La abadesa, que era una excelente señora, no pudo menos de admirar la noble entereza, mezclada de celestial resignación, que reinaba en el semblante y en los modales de la modesta virgen, que no perdió su compostura y púdica reserva en tan doloroso trance.
-Otra en vuestro lugar, -dijo la abadesa tomando a la joven cariñosamente de la mano-, se hubiera deshecho en gritos alborotando el convento; pero vos, encantadora niña, os habéis guardado muy bien de tales demostraciones, que cuanto más ruidosas menos discreción prueban, además de ser indicio seguro de poca aflicción. ¡El dolor vocinglero nunca es profundo!
La joven escuchaba estas palabras con los ojos bajos, las manos convulsivamente cruzadas sobre el pecho, de pie, inmóvil y pálida como la luna.
-Basta sólo miraros para comprender cuán cruelmente padecéis en este instante.
La abadesa guardó silencio por algunos minutos, al cabo de los cuales, exclamó:
-¡Es lo mejor que podéis hacer!
La venerable monja había advertido el movimiento casi imperceptible de los labios de Blanca que estaba rezando.
En seguida la abadesa cayó de rodillas delante de una imagen de Nuestra Señora.

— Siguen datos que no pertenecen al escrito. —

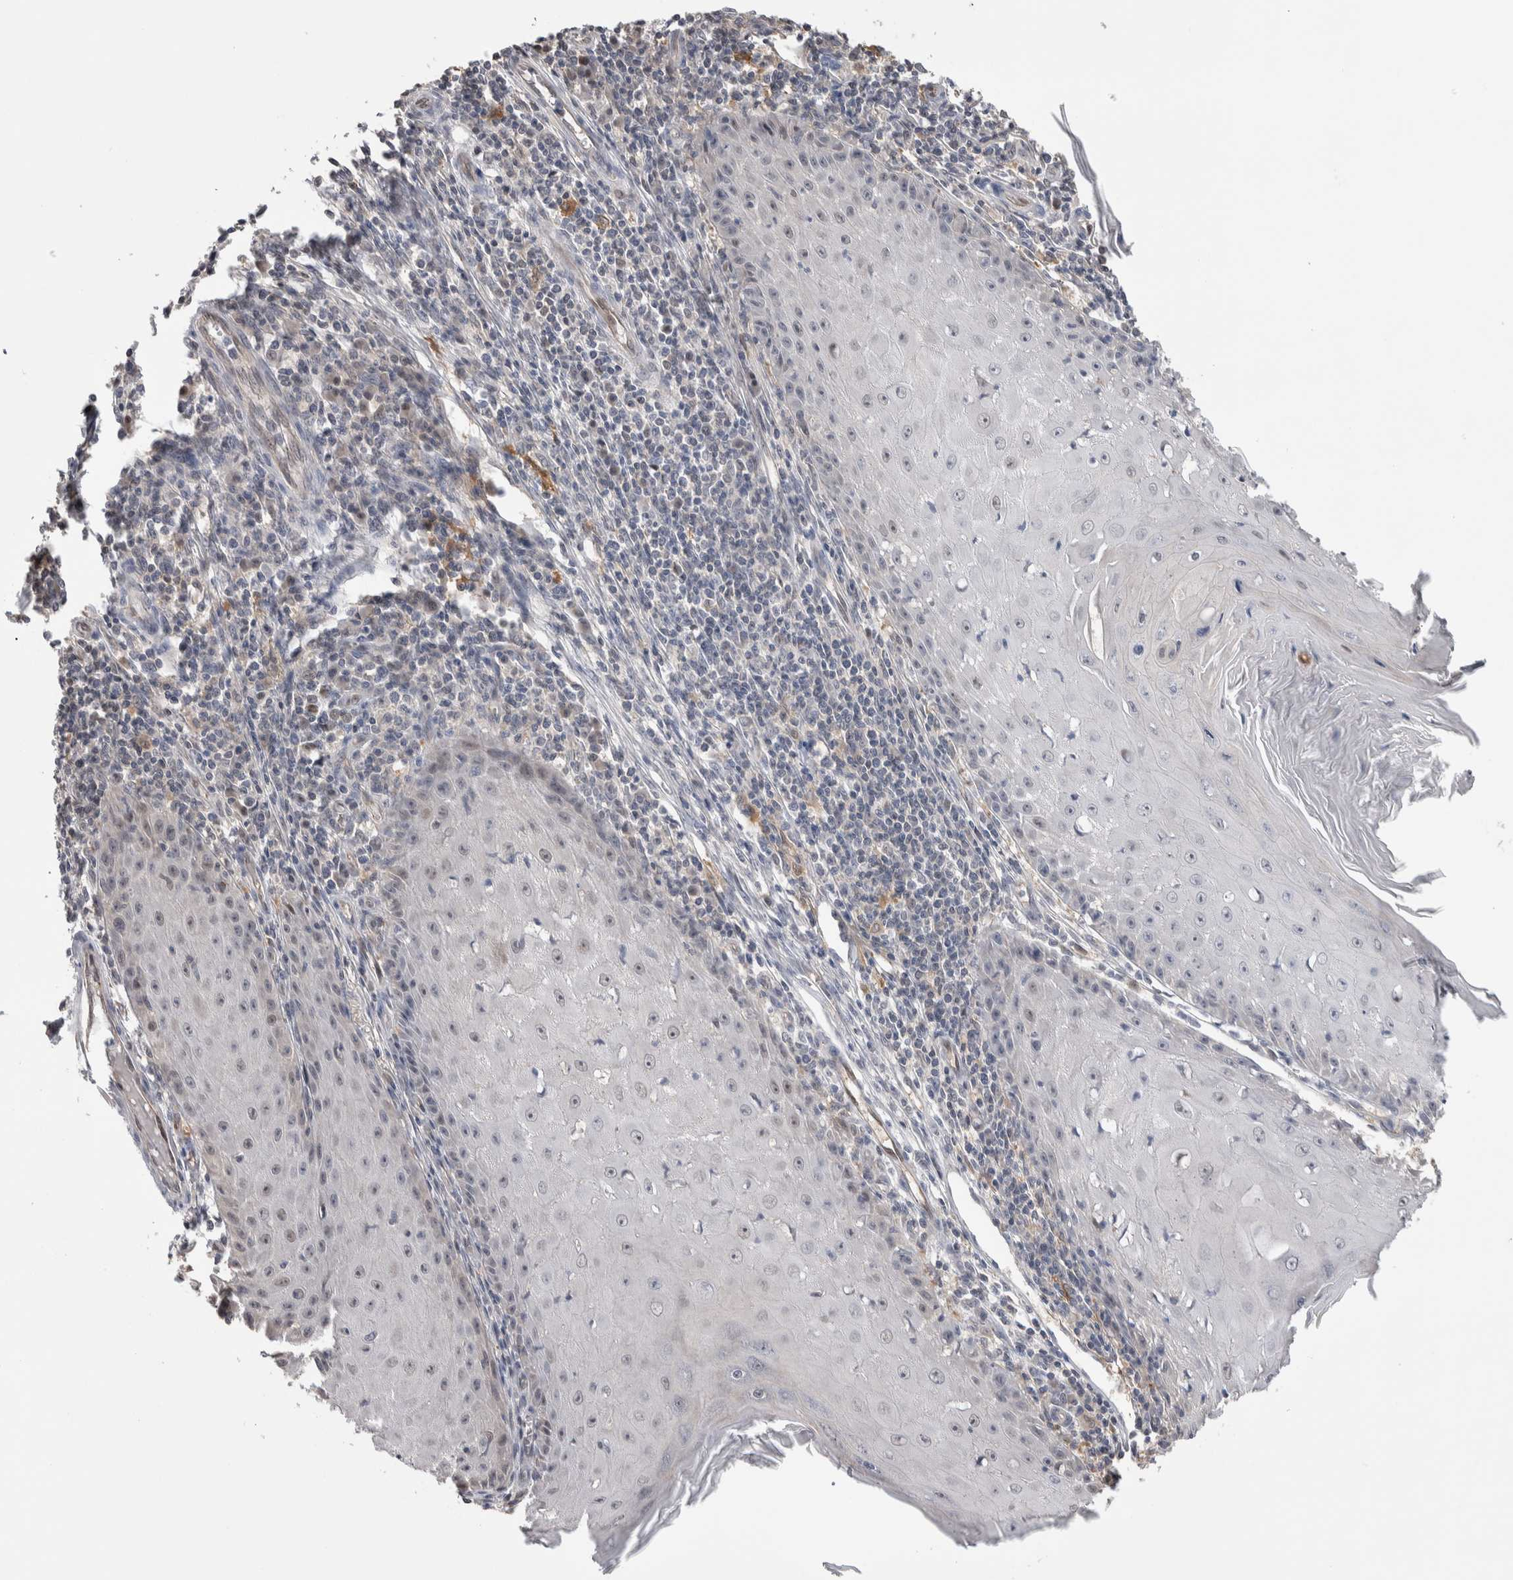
{"staining": {"intensity": "negative", "quantity": "none", "location": "none"}, "tissue": "skin cancer", "cell_type": "Tumor cells", "image_type": "cancer", "snomed": [{"axis": "morphology", "description": "Squamous cell carcinoma, NOS"}, {"axis": "topography", "description": "Skin"}], "caption": "High magnification brightfield microscopy of skin squamous cell carcinoma stained with DAB (brown) and counterstained with hematoxylin (blue): tumor cells show no significant positivity.", "gene": "ZBTB49", "patient": {"sex": "female", "age": 73}}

La joven imitó aquel ejemplo, y ambas, sinceramente afligidas, manifestaron su dolor de la manera más digna, orando por el buen Gil Antúnez.
De repente fueron interrumpidas en su oración.
La madre tornera y algunas otras religiosas penetraron en la celda a participar otra nueva no menos dolorosa para la sensible Blanca.
-¡Ay, señora abadesa!
-¿Qué ha sucedido?
-Que otra vez ha vuelto el señor Garci Jurado diciendo que su esposa está muy malita...
La madre tornera se detuvo pensando en la imprudencia que había cometido de manifestar allí aquella noticia que tanto debía afligir a Blanca. Garci Jurado era el nombre del mayordomo del convento.
-Acabad, madre tornera, -dijo Blanca con su voz de ángel.
-Vuestro cuñado trae la pretensión de que al punto os vayáis a su casa para asistir y consolar a vuestra hermana.
-Y vos, ¿qué decís? -preguntó la abadesa dirigiéndose a Blanca.
-Que estoy dispuesta a salir ahora mismo del convento, -repuso la joven procurando en vano reprimir sus lágrimas.
-¡Pobre niña! -murmuró la superiora.
-¿Me permitís, señora abadesa, que salga al instante?
-De mil amores.
Blanca se despidió de la abadesa, quien le dio las mayores muestras de estimación y cariño.
En seguida la joven se marchó con Garci Jurado.
La casualidad, o mejor dicho, la Providencia, salvó a la hermosa Blanca de una muerte que en ningún modo hubiera podido evitarse, a no haber sido por el funesto accidente anunciado por la milagrosa campana del claustro y realizado en la persona del buen Gil Antúnez.